TAIWAN ARMS THAW
The Pentagon is expected to notify Congress in the next several days that it wants approval to sell Taiwan a major arms package, which would end a freeze on arms sales to the island state imposed before the Beijing Olympics, according to a senior defense official.
The arms package is expected to include seven weapons systems but not advanced F-16 jets sought by the island, said Jason Yuan, Taiwan’s chief diplomatic representative in the United States.
The de facto Taiwanese ambassador told reporters and editors at The Washington Times that he expects the Pentagon to make the notification before Congress adjourns around Sept. 26. “I’m optimistic because we don’t think we’re going to get any opposition from the Congress,” Mr. Yuan said of the formal notification and expected 30-day congressional approval process.
Mr. Yuan disputed the widely reported arms freeze that was put in place and acknowledged by Adm. Timothy J. Keating, the U.S. Pacific Command leader.

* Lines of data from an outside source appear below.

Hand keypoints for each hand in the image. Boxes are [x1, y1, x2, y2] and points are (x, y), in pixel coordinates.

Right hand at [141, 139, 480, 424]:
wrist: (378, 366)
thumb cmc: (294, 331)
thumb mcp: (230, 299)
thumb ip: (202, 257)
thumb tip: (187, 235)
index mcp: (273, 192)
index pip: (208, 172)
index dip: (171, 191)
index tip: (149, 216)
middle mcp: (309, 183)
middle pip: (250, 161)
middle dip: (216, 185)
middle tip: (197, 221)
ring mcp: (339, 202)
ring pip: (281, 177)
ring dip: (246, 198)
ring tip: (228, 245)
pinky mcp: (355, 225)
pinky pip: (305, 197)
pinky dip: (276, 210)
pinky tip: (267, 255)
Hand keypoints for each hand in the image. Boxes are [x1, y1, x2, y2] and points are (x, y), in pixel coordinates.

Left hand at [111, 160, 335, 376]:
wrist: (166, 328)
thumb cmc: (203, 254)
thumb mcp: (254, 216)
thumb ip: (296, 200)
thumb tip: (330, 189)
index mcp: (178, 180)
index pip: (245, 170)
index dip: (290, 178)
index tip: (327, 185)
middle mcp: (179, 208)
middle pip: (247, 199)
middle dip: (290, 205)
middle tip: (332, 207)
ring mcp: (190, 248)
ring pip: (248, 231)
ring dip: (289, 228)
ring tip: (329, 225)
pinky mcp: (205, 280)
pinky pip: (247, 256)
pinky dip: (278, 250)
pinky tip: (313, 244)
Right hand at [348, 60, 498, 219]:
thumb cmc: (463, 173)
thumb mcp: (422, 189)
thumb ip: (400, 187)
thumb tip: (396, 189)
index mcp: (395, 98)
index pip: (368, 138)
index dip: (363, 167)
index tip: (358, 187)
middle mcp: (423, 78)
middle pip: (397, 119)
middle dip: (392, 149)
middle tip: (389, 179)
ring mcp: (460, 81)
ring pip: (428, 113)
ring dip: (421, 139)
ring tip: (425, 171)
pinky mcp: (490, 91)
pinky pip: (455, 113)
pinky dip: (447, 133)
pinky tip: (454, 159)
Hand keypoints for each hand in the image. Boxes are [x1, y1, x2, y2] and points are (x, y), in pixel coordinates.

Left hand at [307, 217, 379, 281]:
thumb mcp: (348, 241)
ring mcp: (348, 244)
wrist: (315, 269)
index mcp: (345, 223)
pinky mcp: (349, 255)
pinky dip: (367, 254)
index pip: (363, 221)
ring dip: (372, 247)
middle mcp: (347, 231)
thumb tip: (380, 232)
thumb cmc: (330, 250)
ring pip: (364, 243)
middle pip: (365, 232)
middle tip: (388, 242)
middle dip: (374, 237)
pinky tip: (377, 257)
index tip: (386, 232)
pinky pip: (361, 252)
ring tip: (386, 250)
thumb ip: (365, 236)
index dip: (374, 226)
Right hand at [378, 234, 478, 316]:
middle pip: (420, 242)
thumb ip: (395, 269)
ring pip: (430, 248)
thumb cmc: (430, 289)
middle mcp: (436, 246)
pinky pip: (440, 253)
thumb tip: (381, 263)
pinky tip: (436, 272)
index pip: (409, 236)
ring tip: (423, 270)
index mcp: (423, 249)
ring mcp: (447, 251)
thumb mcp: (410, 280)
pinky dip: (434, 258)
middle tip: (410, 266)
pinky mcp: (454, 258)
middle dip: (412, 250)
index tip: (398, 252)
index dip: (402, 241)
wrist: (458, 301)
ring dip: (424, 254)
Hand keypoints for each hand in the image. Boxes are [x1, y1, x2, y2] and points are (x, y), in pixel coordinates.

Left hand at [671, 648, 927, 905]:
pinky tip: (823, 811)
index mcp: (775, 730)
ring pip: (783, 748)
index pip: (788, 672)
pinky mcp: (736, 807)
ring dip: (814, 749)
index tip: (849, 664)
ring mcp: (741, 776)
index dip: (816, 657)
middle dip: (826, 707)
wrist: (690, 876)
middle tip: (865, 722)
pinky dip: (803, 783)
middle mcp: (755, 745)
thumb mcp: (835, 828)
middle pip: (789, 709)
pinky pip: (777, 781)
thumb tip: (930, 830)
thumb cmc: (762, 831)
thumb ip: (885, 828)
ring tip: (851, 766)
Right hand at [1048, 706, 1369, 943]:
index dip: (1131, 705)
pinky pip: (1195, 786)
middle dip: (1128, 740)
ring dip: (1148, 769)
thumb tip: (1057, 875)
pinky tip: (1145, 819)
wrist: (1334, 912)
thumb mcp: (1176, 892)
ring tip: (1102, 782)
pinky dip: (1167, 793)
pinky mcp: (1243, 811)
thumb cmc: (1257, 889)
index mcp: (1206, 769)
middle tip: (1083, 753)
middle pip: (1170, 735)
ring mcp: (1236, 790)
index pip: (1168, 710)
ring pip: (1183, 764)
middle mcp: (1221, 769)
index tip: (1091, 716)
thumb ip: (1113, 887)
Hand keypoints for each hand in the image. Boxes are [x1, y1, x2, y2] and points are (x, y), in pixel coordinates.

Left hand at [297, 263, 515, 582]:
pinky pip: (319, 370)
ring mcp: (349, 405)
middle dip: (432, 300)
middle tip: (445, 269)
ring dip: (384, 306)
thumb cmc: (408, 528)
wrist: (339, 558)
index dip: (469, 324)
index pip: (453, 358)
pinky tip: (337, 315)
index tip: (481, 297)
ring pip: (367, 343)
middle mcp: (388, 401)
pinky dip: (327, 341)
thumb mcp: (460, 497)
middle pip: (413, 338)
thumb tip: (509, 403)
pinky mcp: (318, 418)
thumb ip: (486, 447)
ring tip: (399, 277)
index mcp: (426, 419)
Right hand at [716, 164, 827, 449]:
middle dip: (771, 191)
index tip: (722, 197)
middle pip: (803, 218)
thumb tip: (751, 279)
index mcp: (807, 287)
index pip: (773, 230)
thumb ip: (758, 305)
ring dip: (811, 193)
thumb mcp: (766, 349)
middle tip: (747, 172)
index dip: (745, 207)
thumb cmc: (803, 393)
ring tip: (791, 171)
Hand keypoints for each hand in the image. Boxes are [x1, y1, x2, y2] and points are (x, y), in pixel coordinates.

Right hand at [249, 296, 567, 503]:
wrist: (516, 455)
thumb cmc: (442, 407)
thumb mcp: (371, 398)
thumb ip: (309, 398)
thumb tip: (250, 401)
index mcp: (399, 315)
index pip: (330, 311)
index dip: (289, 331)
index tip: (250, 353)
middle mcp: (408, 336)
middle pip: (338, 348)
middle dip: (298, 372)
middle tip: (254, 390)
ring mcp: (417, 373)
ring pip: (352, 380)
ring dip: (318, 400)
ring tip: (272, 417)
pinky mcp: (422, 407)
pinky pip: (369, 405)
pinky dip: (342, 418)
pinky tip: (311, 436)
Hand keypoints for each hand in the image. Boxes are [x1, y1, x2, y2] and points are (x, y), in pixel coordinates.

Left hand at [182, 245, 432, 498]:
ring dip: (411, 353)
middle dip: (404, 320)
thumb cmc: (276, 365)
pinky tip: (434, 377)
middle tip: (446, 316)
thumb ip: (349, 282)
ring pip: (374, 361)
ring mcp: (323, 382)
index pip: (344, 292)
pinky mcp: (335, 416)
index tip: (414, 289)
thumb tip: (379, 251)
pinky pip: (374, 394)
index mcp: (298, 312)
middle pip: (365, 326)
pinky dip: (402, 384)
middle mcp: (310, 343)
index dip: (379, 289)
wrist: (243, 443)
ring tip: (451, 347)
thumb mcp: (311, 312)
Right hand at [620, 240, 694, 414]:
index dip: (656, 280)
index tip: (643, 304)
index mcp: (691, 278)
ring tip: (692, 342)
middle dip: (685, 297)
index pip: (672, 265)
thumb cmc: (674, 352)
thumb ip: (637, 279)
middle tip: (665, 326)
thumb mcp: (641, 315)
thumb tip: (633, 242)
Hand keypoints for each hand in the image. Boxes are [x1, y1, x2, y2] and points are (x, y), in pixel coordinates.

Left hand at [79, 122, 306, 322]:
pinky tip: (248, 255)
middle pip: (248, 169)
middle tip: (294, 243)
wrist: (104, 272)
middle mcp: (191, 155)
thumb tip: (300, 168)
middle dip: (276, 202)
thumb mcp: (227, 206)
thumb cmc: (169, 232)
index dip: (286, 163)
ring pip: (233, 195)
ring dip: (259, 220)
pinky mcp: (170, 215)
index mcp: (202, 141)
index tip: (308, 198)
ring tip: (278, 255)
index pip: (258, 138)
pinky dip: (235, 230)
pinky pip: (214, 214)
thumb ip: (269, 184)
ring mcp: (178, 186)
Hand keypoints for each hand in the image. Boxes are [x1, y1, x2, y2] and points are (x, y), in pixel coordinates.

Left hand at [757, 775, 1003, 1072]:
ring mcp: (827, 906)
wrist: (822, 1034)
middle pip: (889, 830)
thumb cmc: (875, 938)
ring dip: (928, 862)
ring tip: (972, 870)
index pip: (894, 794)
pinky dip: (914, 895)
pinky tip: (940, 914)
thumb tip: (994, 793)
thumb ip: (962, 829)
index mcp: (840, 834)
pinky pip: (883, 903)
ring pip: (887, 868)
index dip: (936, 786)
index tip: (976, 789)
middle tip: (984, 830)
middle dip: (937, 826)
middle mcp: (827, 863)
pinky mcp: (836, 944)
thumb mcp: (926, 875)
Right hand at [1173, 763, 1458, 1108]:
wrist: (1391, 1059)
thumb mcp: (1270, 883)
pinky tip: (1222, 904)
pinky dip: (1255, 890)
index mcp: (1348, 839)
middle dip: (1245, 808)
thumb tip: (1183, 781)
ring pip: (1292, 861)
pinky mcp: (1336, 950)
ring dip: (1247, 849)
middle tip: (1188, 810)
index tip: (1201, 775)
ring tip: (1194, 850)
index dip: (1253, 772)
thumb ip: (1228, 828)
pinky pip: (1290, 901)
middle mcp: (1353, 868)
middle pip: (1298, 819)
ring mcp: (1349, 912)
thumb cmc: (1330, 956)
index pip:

As first reported in this space in May, the arms freeze was backed by U.S. Ambassador to China Clark T. Randt Jr., who urged President Bush to temporarily cut off sales to avoid upsetting China before the Olympics.
Mr. Yuan said political squabbling in Taiwan caused delays in approving Taipei’s arms budget, which finally passed the legislature in June.
Mr. Yuan said that after the inauguration in May of Taiwanese leader Ma Ying-jeou, the Bush administration asked for a “direct message” from Taiwan about whether the government wanted the arms.
“We made it very very clear from the top down to here,” Mr. Yuan said of Taiwan’s need for the arms deal. “We said we’re serious, [the arms budget] already passed the [Taiwan] congress. Please notify the [U.S.] Congress.”
Pentagon press secretary Geoff Morrell declined to say when the arms-sale notification would go to Congress, and he said the package remains under interagency review. “When the interagency process achieves a final decision for any specific arms sales, we will notify Congress,” he said in an e-mail.
Mr. Yuan said “time is short” for the notification and that if it is not made before Congress ends its current session, the contentious budgeting process in Taiwan will have to be repeated, beginning in January.
The arms package is expected to include most or all of the following requested arms: E-2T surveillance aircraft upgrades; Patriot PAC-3 anti-missile systems; a feasibility study for building eight diesel-electrical submarines; submarine-launched harpoon missiles; transport and attack helicopters; and a midrange anti-armor missile.
Mr. Yuan said Taiwan also had budgeted for the purchase of advanced F-16 jets to replace older Taiwanese indigenous fighters, but the Bush administration is not expected to approve jet sales until the other arms are purchased first.
All the arms are defensive weapons needed to help Taiwan engage in a dialogue with mainland China, Mr. Yuan said. “Defense items [are] the key,” he said. “If we don’t have strength, how can you open up a dialogue with them? They still have a thousand missiles aimed at us.”